Impact of a Controller Failure

The impact of the loss of a Controller depends on whether the Controller is deployed as a standalone or as part of a three-node Controller cluster. A Controller failure can occur for various reasons, such as a software failure or failure in the underlying hardware. A Controller can also fail by losing connectivity to the networks containing the rest of the NSX Advanced Load Balancer infrastructure.

Controller Cluster

In a Controller cluster, the three Controllers divide the workload among themselves. If one Controller fails, the remaining two Controllers continue operations as normal with no impact to data plane traffic.

If the failed Controller was the cluster leader, one of the remaining Controllers takes over as cluster leader. This change in leadership has no direct impact on operations. If the Controller cluster IP address has been created, that IP address will move to the new leader, which will begin ARPing (advertising) the address.

Cluster Quorum

A Controller cluster requires at least two of its three nodes to be up, in order to maintain quorum. This eliminates the “split brain” scenario in which two devices are simultaneously active (primary) with potentially conflicting configuration updates.

If a Controller is still online, but has merely lost contact with the other Controllers, it will no longer be part of the cluster until it has regained connectivity. So if one Controller and multiple Service Engines are created in each of the three data centers, and one data center has lost connectivity to the other two data centers, the Controller at the isolated data center will not accept configuration changes as a standalone. The isolated Controller must either reconnect with the cluster or be formally demoted to a standalone.

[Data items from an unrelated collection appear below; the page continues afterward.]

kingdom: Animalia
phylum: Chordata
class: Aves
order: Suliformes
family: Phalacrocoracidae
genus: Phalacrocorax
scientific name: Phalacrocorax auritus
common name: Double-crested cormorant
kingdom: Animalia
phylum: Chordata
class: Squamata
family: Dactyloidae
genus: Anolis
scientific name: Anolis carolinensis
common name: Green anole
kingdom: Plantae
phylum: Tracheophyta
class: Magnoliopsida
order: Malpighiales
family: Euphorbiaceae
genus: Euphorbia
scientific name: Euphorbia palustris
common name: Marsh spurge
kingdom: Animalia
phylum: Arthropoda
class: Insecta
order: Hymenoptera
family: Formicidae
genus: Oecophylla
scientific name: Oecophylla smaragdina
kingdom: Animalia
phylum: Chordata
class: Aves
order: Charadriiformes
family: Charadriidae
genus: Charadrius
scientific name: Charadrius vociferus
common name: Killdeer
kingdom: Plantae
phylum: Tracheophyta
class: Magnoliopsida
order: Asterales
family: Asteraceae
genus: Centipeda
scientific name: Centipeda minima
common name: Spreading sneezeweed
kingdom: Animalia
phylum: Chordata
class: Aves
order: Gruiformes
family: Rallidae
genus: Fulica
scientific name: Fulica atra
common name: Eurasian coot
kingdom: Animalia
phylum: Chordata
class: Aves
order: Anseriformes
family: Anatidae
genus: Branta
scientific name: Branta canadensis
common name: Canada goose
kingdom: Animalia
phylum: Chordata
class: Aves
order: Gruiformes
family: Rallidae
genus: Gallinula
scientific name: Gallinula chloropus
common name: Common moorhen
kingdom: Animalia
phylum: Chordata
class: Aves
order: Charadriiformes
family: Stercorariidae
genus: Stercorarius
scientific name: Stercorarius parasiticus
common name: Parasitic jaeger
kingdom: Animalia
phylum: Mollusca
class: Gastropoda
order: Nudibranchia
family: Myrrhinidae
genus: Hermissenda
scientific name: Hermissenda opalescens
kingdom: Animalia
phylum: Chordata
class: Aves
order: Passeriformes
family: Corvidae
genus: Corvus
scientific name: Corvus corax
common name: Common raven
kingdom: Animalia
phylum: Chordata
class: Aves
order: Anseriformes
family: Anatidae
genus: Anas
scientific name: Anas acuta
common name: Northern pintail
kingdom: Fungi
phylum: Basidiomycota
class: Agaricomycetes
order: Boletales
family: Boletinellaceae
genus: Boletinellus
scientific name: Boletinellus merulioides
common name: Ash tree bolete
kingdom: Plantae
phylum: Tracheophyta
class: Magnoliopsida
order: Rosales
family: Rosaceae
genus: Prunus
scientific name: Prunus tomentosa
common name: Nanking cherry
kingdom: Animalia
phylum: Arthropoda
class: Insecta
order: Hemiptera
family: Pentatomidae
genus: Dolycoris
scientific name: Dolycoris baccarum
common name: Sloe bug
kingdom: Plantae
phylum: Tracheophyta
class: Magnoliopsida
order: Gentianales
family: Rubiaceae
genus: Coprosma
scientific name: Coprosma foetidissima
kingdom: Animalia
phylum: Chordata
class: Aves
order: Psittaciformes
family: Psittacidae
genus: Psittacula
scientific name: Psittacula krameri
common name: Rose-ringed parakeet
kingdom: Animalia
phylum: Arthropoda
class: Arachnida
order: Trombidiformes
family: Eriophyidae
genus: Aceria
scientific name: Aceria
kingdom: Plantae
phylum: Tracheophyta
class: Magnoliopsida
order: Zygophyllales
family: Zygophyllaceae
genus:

Replacing a Failed Controller

If Controller failure is a permanent state, take the following actions to remove the Controller and restore full high availability to the cluster.

If the Controller was in a virtual machine, delete the VM from the cloud orchestrator.
From the web interface of another Controller that is still up, delete the IP address of the failed Controller. Navigate to Administration > Controller.
Install a new Controller.

Note:
Do not log into the web interface of the new Controller. Only perform initial setup such as selecting the cloud orchestrator.
From the existing Controller, add the IP address of the new Controller. After a few minutes, the status of the cluster must turn green.

Standalone Controller

In a standalone Controller configuration, a Controller failure leaves the NSX Advanced Load Balancer system in a headless state. In a headless state, existing Service Engines (SEs) will continue to operate with the last instructions they were given.

No new configuration changes are possible until a Controller is restored. This can be done by rebuilding a new Controller, which is disruptive to existing connections, or by bringing the existing Controller back online, which is transparent to existing data traffic.

While in a headless state, SEs will attempt to buffer client logs if sufficient disk space is available. If a Controller is temporarily offline, such as when the Controller’s host is rebooted, the SEs will reconnect after the Controller returns, allowing the buffered client logs to be retrieved.